WORK INSTRUCTIONS: When you transcribe the data below, reproduce every line exactly and leave each picture out.

Top of RECORDS FOR THE EXERCISE

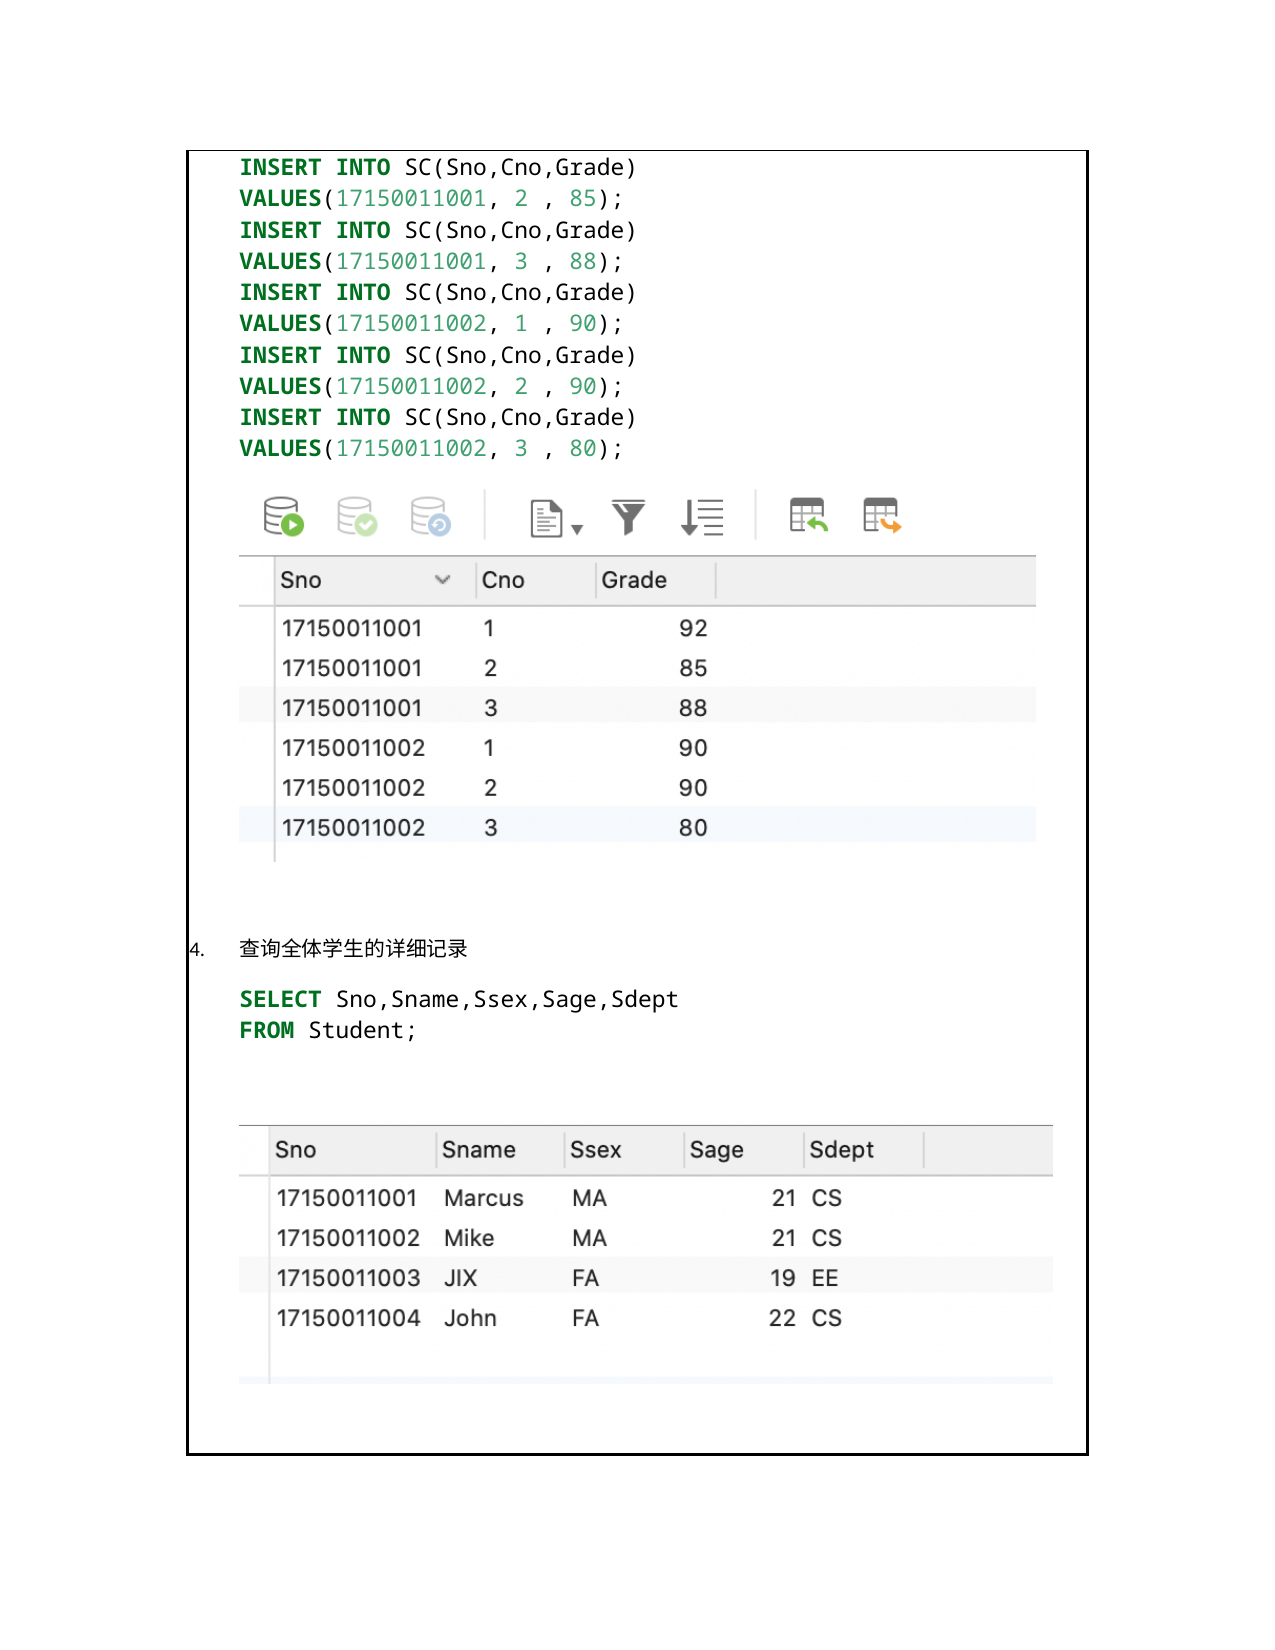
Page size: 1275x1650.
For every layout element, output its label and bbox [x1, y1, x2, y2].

picture [239, 1066, 1053, 1384]
table_cell [189, 151, 1086, 1453]
picture [239, 484, 1037, 862]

Bottom of RECORDS FOR THE EXERCISE

SOLUTION:
Page size: 1275x1650.
For every layout element, output its label and bbox [x1, y1, x2, y2].

picture [239, 1066, 1053, 1384]
table_cell [189, 151, 1086, 1453]
picture [239, 484, 1037, 862]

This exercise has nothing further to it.